Member of the Indiana House of Representatives from the 2nd district
- In office November 4, 1992 – March 23, 2015
- Preceded by: J. Bradley Fox
- Succeeded by: Donna Harris

Member of the Indiana House of Representatives from the 12th district
- In office November 3, 1982 – November 4, 1992
- Preceded by: J. Bradley Fox
- Succeeded by: Jesse Michael Villalpando, Jr.

Personal details
- Born: November 8, 1941 Kerrville, Tennessee, U.S.
- Died: March 23, 2015 (aged 73) East Chicago, Indiana, U.S.
- Party: Democratic
- Spouse: Donna Harris ​(m. 1969⁠–⁠2015)​
- Relations: Earl Harris Jr. (son)

Military service
- Branch/service: United States Navy
- Unit: United States Navy Reserve

= Earl Harris (politician) =

American politician (1941–2015)

Earl L. Harris (November 8, 1941 – March 23, 2015) was an American politician who served as a member of the Indiana House of Representatives from 1982 to 2015.

==Education==
He graduated from Woodstock High School in Tennessee in 1959. He then attended Indiana University, Purdue University, and the Illinois Institute of Technology.

==Career==
Prior to his political career, he served as the fixed assets administrator for the East Chicago School Corp.

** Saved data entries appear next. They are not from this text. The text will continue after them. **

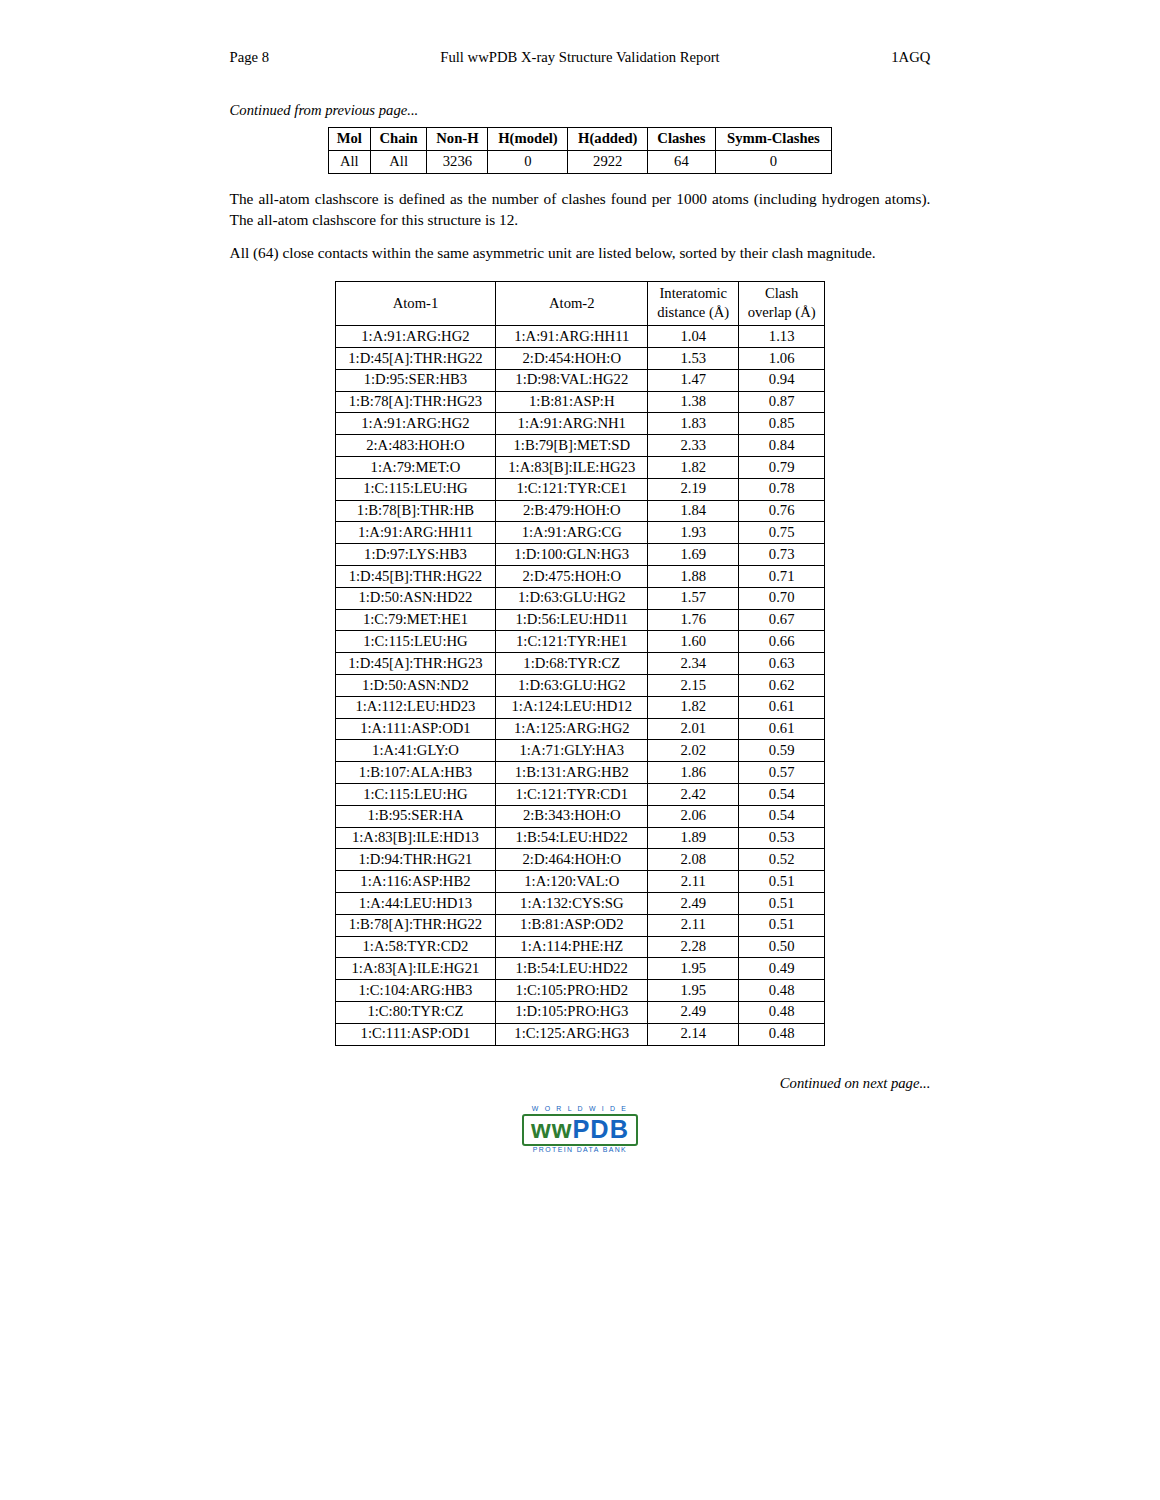Page 8
Full wwPDB X-ray Structure Validation Report
1AGQ
Continued from previous page...
| Mol | Chain | Non-H | H(model) | H(added) | Clashes | Symm-Clashes |
| --- | --- | --- | --- | --- | --- | --- |
| All | All | 3236 | 0 | 2922 | 64 | 0 |
The all-atom clashscore is defined as the number of clashes found per 1000 atoms (including hydrogen atoms). The all-atom clashscore for this structure is 12.
All (64) close contacts within the same asymmetric unit are listed below, sorted by their clash magnitude.
| Atom-1 | Atom-2 | Interatomic distance (Å) | Clash overlap (Å) |
| --- | --- | --- | --- |
| 1:A:91:ARG:HG2 | 1:A:91:ARG:HH11 | 1.04 | 1.13 |
| 1:D:45[A]:THR:HG22 | 2:D:454:HOH:O | 1.53 | 1.06 |
| 1:D:95:SER:HB3 | 1:D:98:VAL:HG22 | 1.47 | 0.94 |
| 1:B:78[A]:THR:HG23 | 1:B:81:ASP:H | 1.38 | 0.87 |
| 1:A:91:ARG:HG2 | 1:A:91:ARG:NH1 | 1.83 | 0.85 |
| 2:A:483:HOH:O | 1:B:79[B]:MET:SD | 2.33 | 0.84 |
| 1:A:79:MET:O | 1:A:83[B]:ILE:HG23 | 1.82 | 0.79 |
| 1:C:115:LEU:HG | 1:C:121:TYR:CE1 | 2.19 | 0.78 |
| 1:B:78[B]:THR:HB | 2:B:479:HOH:O | 1.84 | 0.76 |
| 1:A:91:ARG:HH11 | 1:A:91:ARG:CG | 1.93 | 0.75 |
| 1:D:97:LYS:HB3 | 1:D:100:GLN:HG3 | 1.69 | 0.73 |
| 1:D:45[B]:THR:HG22 | 2:D:475:HOH:O | 1.88 | 0.71 |
| 1:D:50:ASN:HD22 | 1:D:63:GLU:HG2 | 1.57 | 0.70 |
| 1:C:79:MET:HE1 | 1:D:56:LEU:HD11 | 1.76 | 0.67 |
| 1:C:115:LEU:HG | 1:C:121:TYR:HE1 | 1.60 | 0.66 |
| 1:D:45[A]:THR:HG23 | 1:D:68:TYR:CZ | 2.34 | 0.63 |
| 1:D:50:ASN:ND2 | 1:D:63:GLU:HG2 | 2.15 | 0.62 |
| 1:A:112:LEU:HD23 | 1:A:124:LEU:HD12 | 1.82 | 0.61 |
| 1:A:111:ASP:OD1 | 1:A:125:ARG:HG2 | 2.01 | 0.61 |
| 1:A:41:GLY:O | 1:A:71:GLY:HA3 | 2.02 | 0.59 |
| 1:B:107:ALA:HB3 | 1:B:131:ARG:HB2 | 1.86 | 0.57 |
| 1:C:115:LEU:HG | 1:C:121:TYR:CD1 | 2.42 | 0.54 |
| 1:B:95:SER:HA | 2:B:343:HOH:O | 2.06 | 0.54 |
| 1:A:83[B]:ILE:HD13 | 1:B:54:LEU:HD22 | 1.89 | 0.53 |
| 1:D:94:THR:HG21 | 2:D:464:HOH:O | 2.08 | 0.52 |
| 1:A:116:ASP:HB2 | 1:A:120:VAL:O | 2.11 | 0.51 |
| 1:A:44:LEU:HD13 | 1:A:132:CYS:SG | 2.49 | 0.51 |
| 1:B:78[A]:THR:HG22 | 1:B:81:ASP:OD2 | 2.11 | 0.51 |
| 1:A:58:TYR:CD2 | 1:A:114:PHE:HZ | 2.28 | 0.50 |
| 1:A:83[A]:ILE:HG21 | 1:B:54:LEU:HD22 | 1.95 | 0.49 |
| 1:C:104:ARG:HB3 | 1:C:105:PRO:HD2 | 1.95 | 0.48 |
| 1:C:80:TYR:CZ | 1:D:105:PRO:HG3 | 2.49 | 0.48 |
| 1:C:111:ASP:OD1 | 1:C:125:ARG:HG3 | 2.14 | 0.48 |
Continued on next page...
W O R L D W I D E
wwPDB
PROTEIN DATA BANK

He also served for six years in the United States Navy Reserve.

Harris was elected to the Indiana House of Representatives in 1982. He served until his death in 2015. His wife, Donna Harris, was elected to succeed him in the House on April 18, 2015. His son, Earl Harris Jr., succeeded her in the House. During his tenure, Harris was a member of the Indiana Black Legislative Caucus.